Data analytics strategies for success

05 March 2020

Institutions and organisations are generating more and more data that’s invaluable to their decision making. Everyone is talking about data analytics, but what’s all the fuss about and where should you start with your own data analytics strategy?

‘Data driven decision making’ is the term given to the use of data, analytical facts, and metrics to inform strategic business decisions in support of overall business strategy and goals. This approach can be used by anyone at any level because it is entirely fact based.

There isn’t a right or wrong way to approach data analytics, so it’s important to consider what’s right for your organisation and your staff. With a multitude of tools and technologies available on the market, many of which can be quickly implemented without the need for specialist IT skills, it’s easy to get started but you have to think about your end goals before making any investments.

Start by thinking about your strategic objectives and the problems you’re trying to solve, the level of data literacy across your staff and the specific data analytics capabilities already in place. This will allow you to plan individual data analytics projects as part of a road map to implementing your overall strategy.

What are the benefits of a data analytics strategy?

The large volumes of data that can generated in a short time present challenges as well as opportunities. Some common challenges include:

  • large amounts of unconnected data in different sources;
  • a lack of data governance and poor data quality;
  • a heavy reliance on spreadsheets, resulting in time-consuming and repetitive manual tasks; and
  • teams operating in informational silos, leading to confusion over the right numbers.

It’s therefore important to think about what you’re trying to achieve and to prioritise activities based on the value they’ll add. A clearly defined data analytics strategy provides a structure for delivering data analytics projects with support from the top and buy-in from all staff.

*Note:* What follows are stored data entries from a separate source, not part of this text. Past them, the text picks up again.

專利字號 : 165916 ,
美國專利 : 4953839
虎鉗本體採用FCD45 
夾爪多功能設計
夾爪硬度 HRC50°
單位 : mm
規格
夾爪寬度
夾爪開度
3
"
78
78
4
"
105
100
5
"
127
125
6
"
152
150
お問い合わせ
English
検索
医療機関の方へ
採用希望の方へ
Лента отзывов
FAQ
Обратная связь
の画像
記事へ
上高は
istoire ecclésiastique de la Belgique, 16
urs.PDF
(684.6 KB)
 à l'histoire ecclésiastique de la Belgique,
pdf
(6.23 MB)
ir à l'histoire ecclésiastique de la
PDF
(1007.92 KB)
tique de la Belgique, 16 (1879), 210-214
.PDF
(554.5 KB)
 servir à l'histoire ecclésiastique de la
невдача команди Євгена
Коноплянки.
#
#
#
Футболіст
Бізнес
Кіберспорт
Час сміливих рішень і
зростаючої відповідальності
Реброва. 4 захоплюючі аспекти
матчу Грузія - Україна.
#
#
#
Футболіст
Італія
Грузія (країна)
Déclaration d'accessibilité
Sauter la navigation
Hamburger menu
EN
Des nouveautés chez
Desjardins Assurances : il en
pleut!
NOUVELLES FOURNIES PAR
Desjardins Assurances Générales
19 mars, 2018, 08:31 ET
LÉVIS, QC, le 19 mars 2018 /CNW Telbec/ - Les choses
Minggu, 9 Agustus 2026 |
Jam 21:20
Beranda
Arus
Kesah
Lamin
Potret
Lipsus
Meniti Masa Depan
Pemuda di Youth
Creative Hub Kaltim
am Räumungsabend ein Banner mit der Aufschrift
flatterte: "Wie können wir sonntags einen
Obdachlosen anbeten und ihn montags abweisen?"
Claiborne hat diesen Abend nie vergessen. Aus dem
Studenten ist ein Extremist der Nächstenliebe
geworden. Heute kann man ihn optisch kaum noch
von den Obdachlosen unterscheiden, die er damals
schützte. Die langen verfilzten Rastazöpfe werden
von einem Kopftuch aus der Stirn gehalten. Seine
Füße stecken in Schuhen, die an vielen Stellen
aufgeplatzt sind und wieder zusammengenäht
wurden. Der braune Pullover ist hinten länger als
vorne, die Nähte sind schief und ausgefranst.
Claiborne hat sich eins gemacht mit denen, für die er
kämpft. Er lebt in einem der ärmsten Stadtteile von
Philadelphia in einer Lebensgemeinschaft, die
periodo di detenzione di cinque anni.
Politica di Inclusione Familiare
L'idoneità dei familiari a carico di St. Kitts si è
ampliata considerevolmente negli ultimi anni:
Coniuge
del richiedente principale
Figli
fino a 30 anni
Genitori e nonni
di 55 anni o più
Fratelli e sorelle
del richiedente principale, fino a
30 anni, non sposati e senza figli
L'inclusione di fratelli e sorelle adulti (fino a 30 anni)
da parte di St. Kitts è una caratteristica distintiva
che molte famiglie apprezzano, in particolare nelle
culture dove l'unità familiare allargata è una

It allows you to define expected outcomes and measures for success, and to break deliverables down into realistic tasks that benefit staff and senior stakeholders.

As well as the more traditional analysis of financial statements to monitor income, profitability and EBITDA, data can be used to identify trends and outliers in relation to:

  • student experience;
  • application rates; and
  • degree outcomes.
  • Data can also be used to monitor:
  • staff costs;
  • turnover and absence rates;
  • room usage;
  • maintenance costs; and
  • student accommodation occupancy rates.

This can be particularly valuable for tracking progress towards defined and agreed targets.

A good strategy will include appropriate communications and change management plans, often centring around a data literacy programme to support staff with upskilling in new ways of working with data.

Next steps

Start by identifying a sponsor for your data analytics initiative, and then carry out a data analytics assessment that ensures you:

  • identify your sources of data, including spreadsheets and other data contained in off-line documents;
  • walk through your business processes to understand which data each of them generates, including the quality of that data;
  • understand your existing data analytics capabilities, including data repositories and reporting tools;
  • determine the data literacy level of your staff and identify specialist data analytics resource across your institution; andreview your strategic objectives, identify the data needed to track your progress against those objectives, and determine the availability and quality of that data.

The outputs from the assessment will inform your data analytics strategy and roadmap, allowing you to plan and prioritise your data analytics projects in line with your strategy.